Notre reporter Valérie Gauriat s’est rendue en Touraine, chez des viticulteurs qui font appel à des travailleurs détachés et d’autres qui ne le font pas pour mieux comprendre cette méthode de recrutement et savoir ce qu’elle implique pour les employeurs et les salariés.

Dans les vignobles de Touraine, au cœur de la France, c’est la pleine période des vendanges. “Une tradition qui a aussi un goût d’Europe,” souligne notre journaliste Valérie Gauriat. Sur une exploitation viticole, elle rencontre Mladen Minkov qui vient depuis plusieurs années de Bulgarie, avec sa femme et l’une de ses filles, pour travailler sur place. Après trois semaines de vendanges, ils resteront pour d’autres travaux viticoles dans le domaine. Une aubaine, dit-il.

“En Bulgarie, il y a très peu d’argent ; la France, c’est bien, lance-t-il. Dans la famille, on a deux filles : après, avec l’argent qu’on gagne en travaillant ici [avec l’une de nos filles], elle pourra étudier en Bulgarie ; là-bas, il n’y a pas beaucoup d’argent,” insiste-t-il.

La famille compte parmi les douze “travailleurs dits détachés qu’a recrutés Jacky Blot, via une agence d’intérim bulgare, pour compléter ses équipes de vendangeurs : une centaine au total. Une solution incontournable, dit le viticulteur, pour préserver une tradition de vendanges manuelles et assurer la qualité de ses vins.
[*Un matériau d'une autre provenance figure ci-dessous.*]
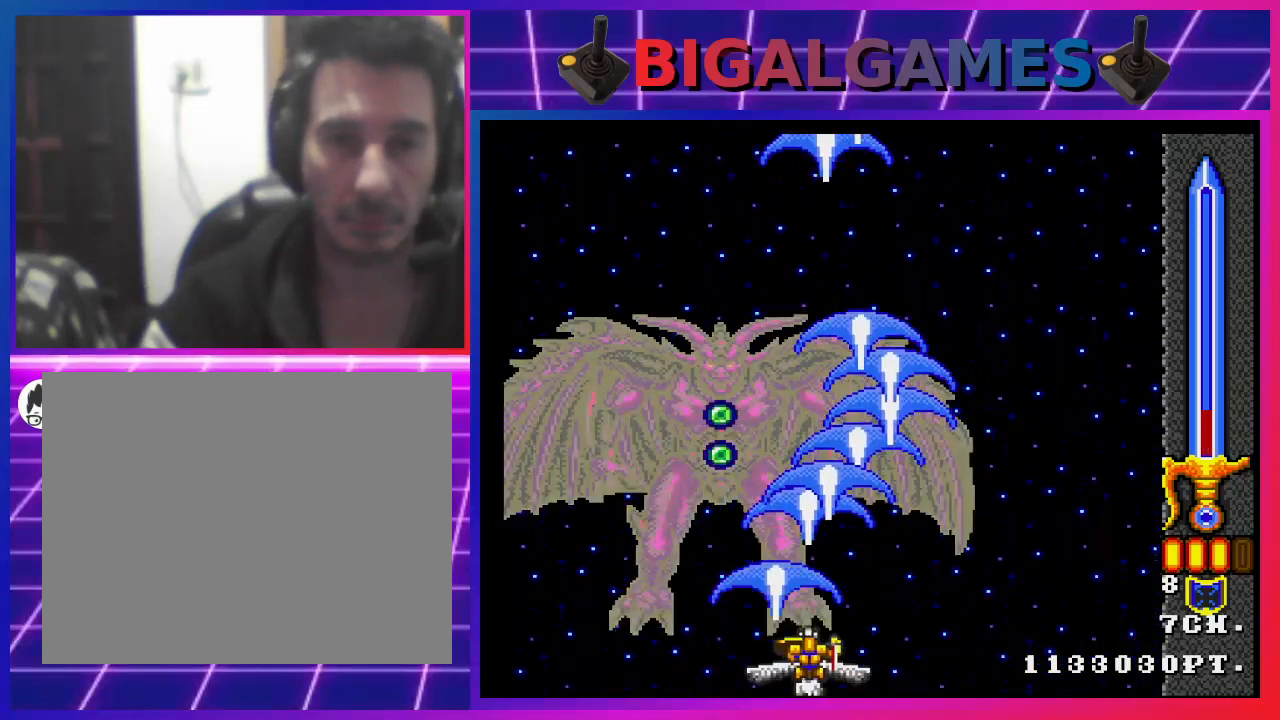
{"buttons": ["CROSS", "CIRCLE", "DPAD_LEFT"], "left_stick": "center", "right_stick": "center", "events": [[67, "CROSS", "down"], [100, "DPAD_RIGHT", "up"], [133, "DPAD_DOWN", "up"], [133, "DPAD_LEFT", "down"], [167, "CROSS", "up"], [200, "CIRCLE", "down"], [267, "CIRCLE", "up"], [267, "DPAD_DOWN", "down"], [267, "DPAD_LEFT", "up"], [267, "DPAD_RIGHT", "down"], [300, "CROSS", "down"], [400, "CIRCLE", "down"], [400, "CROSS", "up"], [400, "DPAD_DOWN", "up"], [400, "DPAD_RIGHT", "up"], [433, "DPAD_LEFT", "down"], [500, "CROSS", "down"]]}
La difficulté de recruter des salariés du cru

“Il y a 1000 barriques au domaine, il y a 300.000 bouteilles qui dorment dehors qu’il ne faut pas rater : deux jours avant, c’est trop tôt, deux jours après, c’est trop tard, il faut absolument couper le raisin quand c’est l’heure, explique-t-il. La difficulté, c’est d’arriver à regrouper suffisamment de vendangeurs pour pouvoir ramasser chaque parcelle au bon moment, ajoute-t-il. Notre métier est difficile, contraignant, dur, on se rend compte qu’année après année, on a de plus en plus de difficultés à faire des équipes uniquement de gens au plan local et qu’il faut aller chercher un peu plus loin.”

Le recours aux travailleurs détachés reste pourtant limité par son coût plus élevé que celui de travailleurs français. “Je paie l’heure à cette boîte d’intérim 18 euros quand un salaire de vendangeur français – charges incluses -, c’est un petit peu en-dessous de 13 euros : c’est 40 euros par vendangeur et par jour, précise-t-il. J’en ai douze, cela fait 500 euros de plus par jour travaillé par des bulgares : c’est que j’y trouve mon compte et j’ai des contreparties, l’avantage de la sécurité du travail,” affirme-t-il.

Sur son domaine, Nicolas Brunet recourait dans le passé à des travailleurs détachés via une agence d’intérim bulgare, mais plus maintenant. Outre une équipe de gens du voyage qu’il emploie depuis longtemps pour les travaux saisonniers, il a recruté de façon permanente deux employés bulgares.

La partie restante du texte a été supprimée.